Minor protests were reported Monday in parts of the capital, Baghdad, and elsewhere across the country, as Iraq’s political leaders tried to head off further bloody clashes between security forces and crowds of mostly young demonstrators.
Prime Minister Adel Abdul Mahdi said he was pulling military units out of Baghdad’s mostly Shi’ite Sadr City and replacing them with units of the country’s national police, after over a dozen demonstrators were killed during the past 48 hours.
Mahdi called on protesters to discuss their demands, saying that the country’s leaders are ready to talk to those who represent them if they come forward. He said his government is discussing demands that it has received, and that he is ready to talk to the protesters himself, unarmed.
Some of Iraq’s top Shi’ite political leaders are claiming that demonstrations are being incited by forces outside the country. Falah Fayyad, who heads the country’s Shi’ite volunteer militia called the Hushd al-Shaabi, told journalists that the Iraqi government would not tolerate any forces playing with the country’s security.

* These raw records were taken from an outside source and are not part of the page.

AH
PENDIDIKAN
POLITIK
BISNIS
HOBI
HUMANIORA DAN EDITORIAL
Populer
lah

“We will not allow anyone to spill the blood of our young people or to destroy our democratic process,” he said. Iraq can only be governed by the ballot boxes and any uprisings using force will not tolerated, he said, adding that his militia will support the country’s constitution and its elected prime minister.

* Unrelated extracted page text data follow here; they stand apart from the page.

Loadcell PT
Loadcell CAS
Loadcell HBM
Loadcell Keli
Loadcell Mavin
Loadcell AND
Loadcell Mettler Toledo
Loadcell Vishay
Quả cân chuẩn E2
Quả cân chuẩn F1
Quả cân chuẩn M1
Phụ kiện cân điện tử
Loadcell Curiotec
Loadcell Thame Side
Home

Arab media reported that pro-Iranian Shi’ite cleric Muqtada Sadr is calling on Mahdi to step down and for new parliamentary elections to be held under international supervision. Sunni Parliament speaker Mohammed Halbousi, however, insisted that his goal is to diffuse the current crisis.
He said that he is working with the prime minister and the president, and that despite minor differences, there is agreement over the broad political outlines of what needs to be done.

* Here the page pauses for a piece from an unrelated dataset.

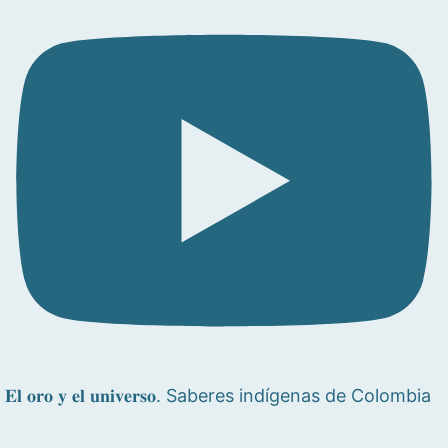
𝐄𝐥 𝐨𝐫𝐨 𝐲 𝐞𝐥 𝐮𝐧𝐢𝐯𝐞𝐫𝐬𝐨. Saberes indígenas de Colombia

Young people are “looking for jobs, a place to live, and a brighter future,” Halbousi said, adding that these issues must be addressed quickly, “or a new and bloodier uprising will take place.”
Many protesters have expressed frustration over what they complain is endemic government corruption.
One young man, interviewed by Iraqi media during recent protests, insisted that “we want a nation, run by honorable people. Our nation is ill, and it is run by dishonorable people.”